### Source document
Start of Block
I stayed in a friend’s cabin in the mountains in California a few years back and the views and the silence was incredible. A couple I knew bought this vacation home in order to escape the craziness of Los Angeles on the weekends.
As LA traffic worsened, it became harder and harder for them to commute to their cabin on the weekends. Their beloved cabin started sitting empty more and more. This filled them with guilt, more and more.
My friends decided to sell it but despite a hot real estate market, no buyer was willing to pay what they paid for it. Massive developments nearby had corroded the serenity of that cabin which neighbors tried to fight unsuccessfully in the courts.
Vacation Home
We gravitate towards vacation homes because they give us more options. They also fill a romantic void of an escape to tranquility.
Some vie for a vacation home thinking that it might make for a good investment. Others want a place to get away to with their extended family.
A few will buy a vacation home because it sounds cool to be able to say that you have a cabin in the woods.
Cheap Acreage
One kind of vacation home might be the 20 acres in the middle of nowhere, priced at $50k, complete with a massive shed.
It’s cheap enough to buy in cash and would make for a wonderful road trip.
The real work is clearing the dead trees. Controlling the foliage. Keeping roads accessible during the winter and clearing brush during the summer to prevent fires.
Exotic Cabin
My friend’s cabin outside of LA was just such an idyllic, exotic getaway in the mountains. Snowy mountains during the winter and green tree-lined hills during the summer.
It had electricity, sewer, parking spaces, and it was only a few miles away from a convenience store.
Without a working community nearby, however, it was more of a destination and not a place one could live at full-time.
New York Apartment
The more luxurious vacation home is the NY apartment. Substitute SF, LA, or Miami for a similar result. Whether a penthouse or just a box in the middle of the craziness.
This would be the kind of place that’s rented out on AirBnb when it sits empty. The rest of the time it would be the perfect vacation home getaway, only a flight away.
SF, NY, and New Orleans have adopted variances ordinances which curb short-term renting through 3rd websites such as AirBnb and VRBO.
Spanish Countryside Winery
For the international travelers, a stone home out in the countryside of Spain or France might be appealing.
This isn’t a terribly expensive purchase and could potentially get rid of the hassle of renting an apartment or staying in a hotel.
Squatters, unfortunately, are a growing problem in many countries where homes are bought by retirees or wealthy expats.
End of Block
### Action item
Retype the passage of the vacation home article starting at "As LA traffic" and ending at "in the woods.".

### Given records
Start of Block
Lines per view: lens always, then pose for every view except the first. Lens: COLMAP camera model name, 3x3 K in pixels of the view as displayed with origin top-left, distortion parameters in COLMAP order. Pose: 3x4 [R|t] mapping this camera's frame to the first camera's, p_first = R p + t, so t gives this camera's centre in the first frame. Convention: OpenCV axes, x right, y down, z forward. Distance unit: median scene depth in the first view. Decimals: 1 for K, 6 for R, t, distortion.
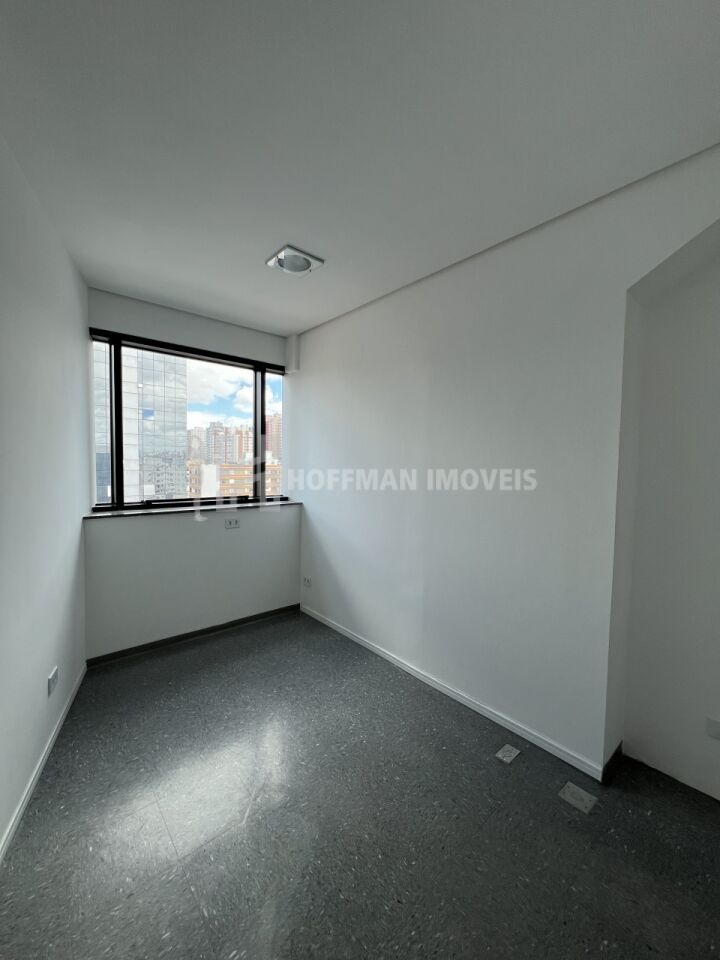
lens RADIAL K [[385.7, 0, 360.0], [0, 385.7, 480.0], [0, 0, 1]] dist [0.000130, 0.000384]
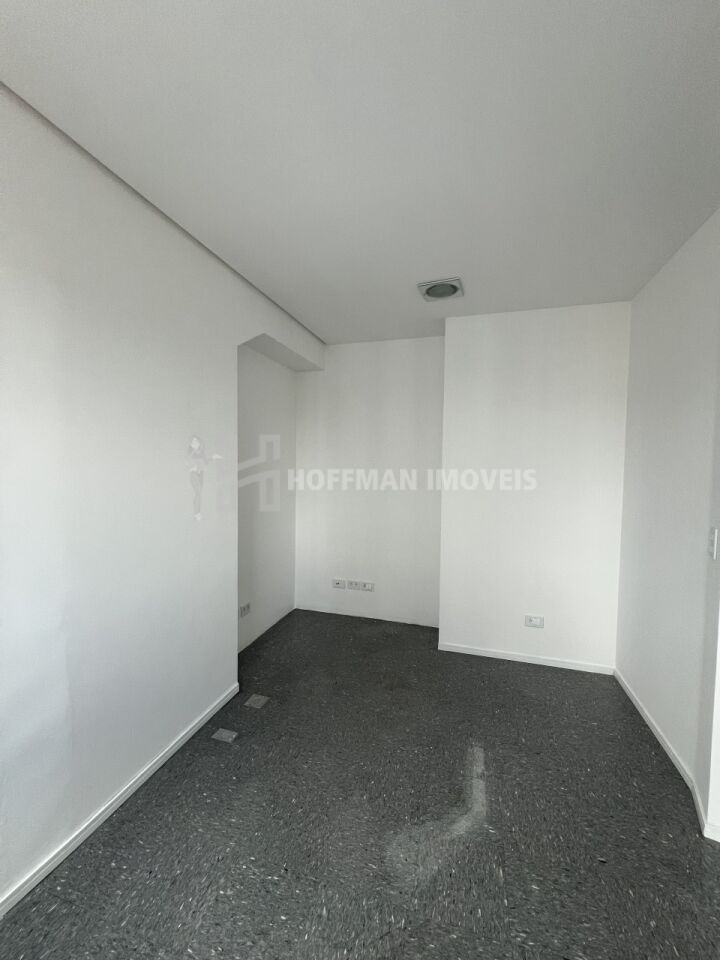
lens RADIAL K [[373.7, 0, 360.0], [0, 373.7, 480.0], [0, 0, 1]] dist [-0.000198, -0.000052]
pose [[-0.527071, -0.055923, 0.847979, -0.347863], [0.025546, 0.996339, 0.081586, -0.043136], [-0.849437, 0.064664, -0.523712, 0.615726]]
End of Block
Start of Block
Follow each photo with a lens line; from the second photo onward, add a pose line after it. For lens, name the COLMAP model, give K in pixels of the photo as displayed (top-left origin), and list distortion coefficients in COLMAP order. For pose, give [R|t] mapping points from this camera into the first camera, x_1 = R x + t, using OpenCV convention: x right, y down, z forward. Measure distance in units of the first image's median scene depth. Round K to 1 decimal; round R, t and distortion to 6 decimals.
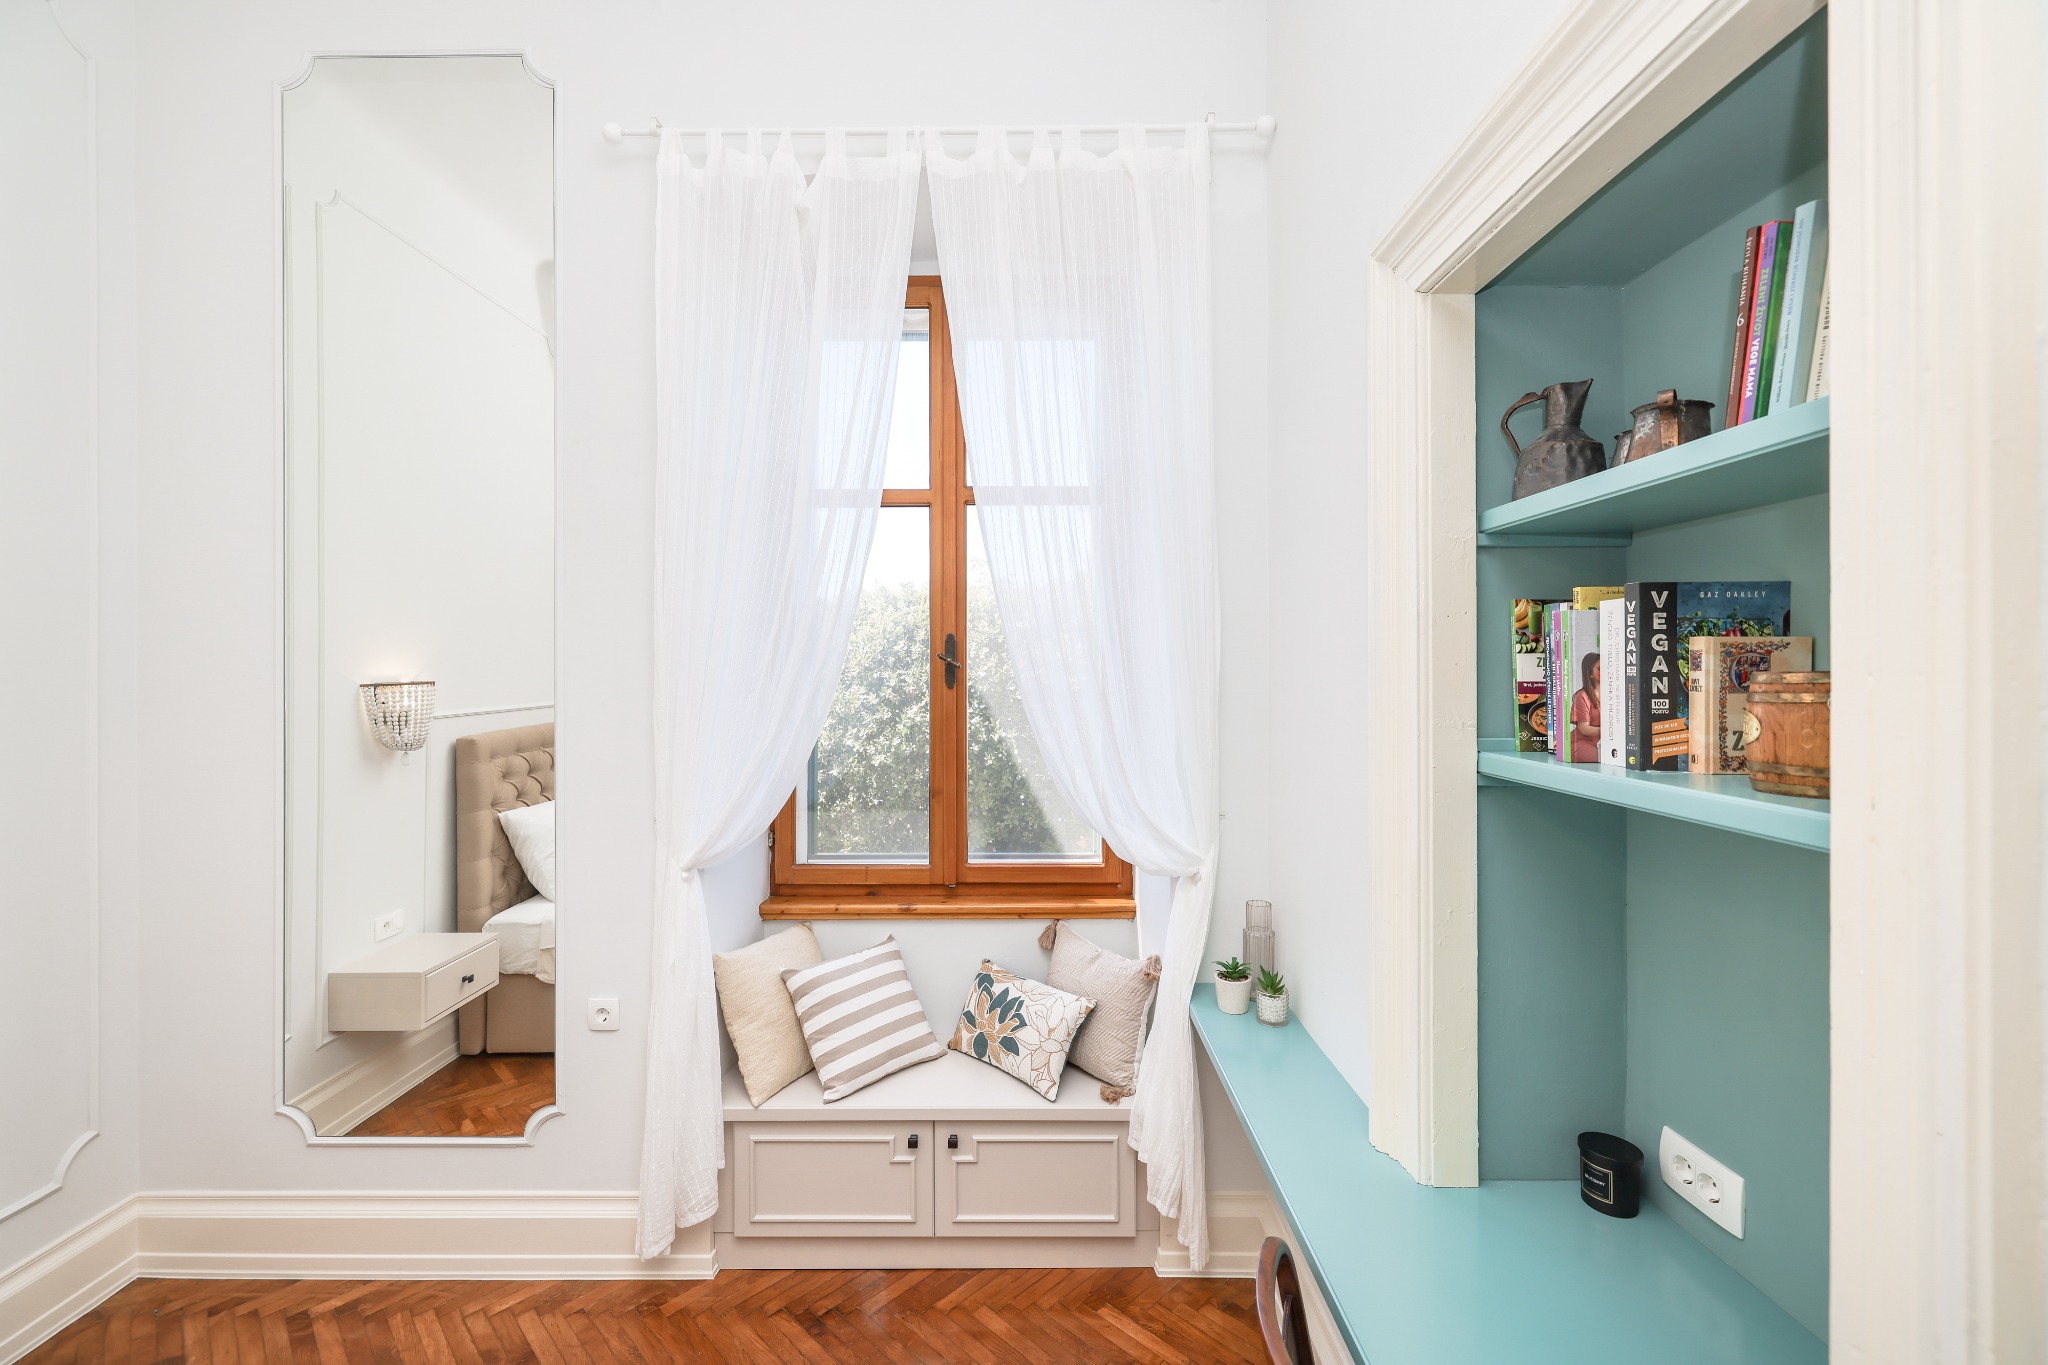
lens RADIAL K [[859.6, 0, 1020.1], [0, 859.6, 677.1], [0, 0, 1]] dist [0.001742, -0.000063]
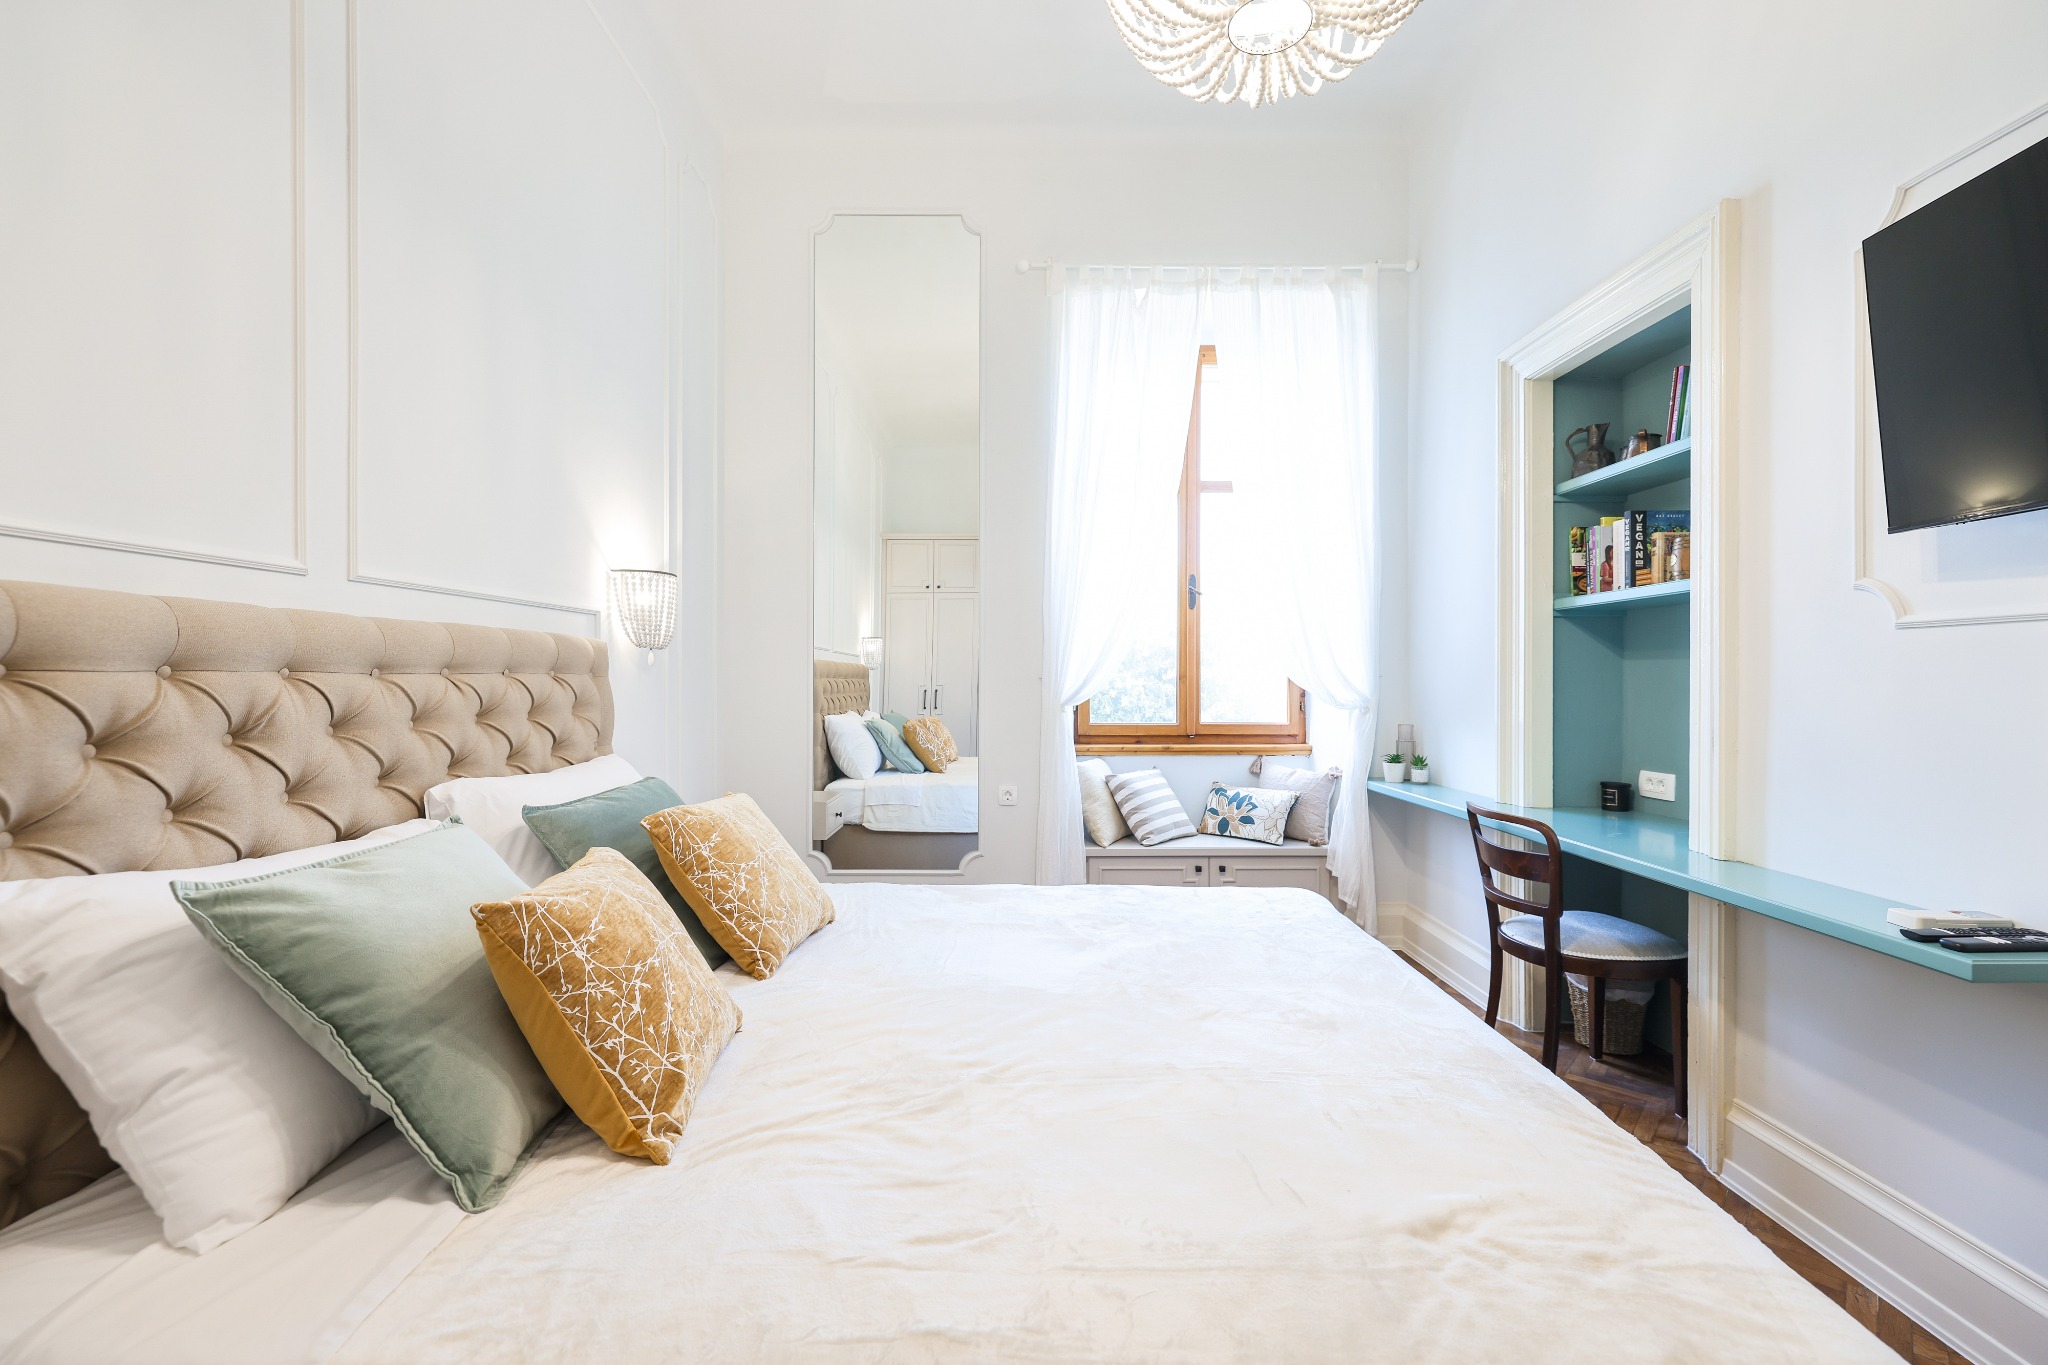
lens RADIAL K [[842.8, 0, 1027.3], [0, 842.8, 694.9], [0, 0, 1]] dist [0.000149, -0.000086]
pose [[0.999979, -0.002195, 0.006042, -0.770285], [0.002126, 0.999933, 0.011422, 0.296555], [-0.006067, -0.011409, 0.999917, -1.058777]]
End of Block
Start of Block
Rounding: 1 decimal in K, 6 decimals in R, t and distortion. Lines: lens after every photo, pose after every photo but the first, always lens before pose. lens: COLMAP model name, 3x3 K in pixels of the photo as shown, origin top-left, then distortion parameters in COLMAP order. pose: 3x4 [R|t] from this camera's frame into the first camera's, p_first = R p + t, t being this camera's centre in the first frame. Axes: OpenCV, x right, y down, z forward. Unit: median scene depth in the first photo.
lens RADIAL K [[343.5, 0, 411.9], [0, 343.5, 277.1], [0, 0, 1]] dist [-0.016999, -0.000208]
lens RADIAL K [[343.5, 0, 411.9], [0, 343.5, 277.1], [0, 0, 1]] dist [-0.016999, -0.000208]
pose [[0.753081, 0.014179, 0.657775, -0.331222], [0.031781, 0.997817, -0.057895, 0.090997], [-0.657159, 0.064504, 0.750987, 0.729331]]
End of Block
### Task solution
As LA traffic worsened, it became harder and harder for them to commute to their cabin on the weekends. Their beloved cabin started sitting empty more and more. This filled them with guilt, more and more.
My friends decided to sell it but despite a hot real estate market, no buyer was willing to pay what they paid for it. Massive developments nearby had corroded the serenity of that cabin which neighbors tried to fight unsuccessfully in the courts.
Vacation Home
We gravitate towards vacation homes because they give us more options. They also fill a romantic void of an escape to tranquility.
Some vie for a vacation home thinking that it might make for a good investment. Others want a place to get away to with their extended family.
A few will buy a vacation home because it sounds cool to be able to say that you have a cabin in the woods.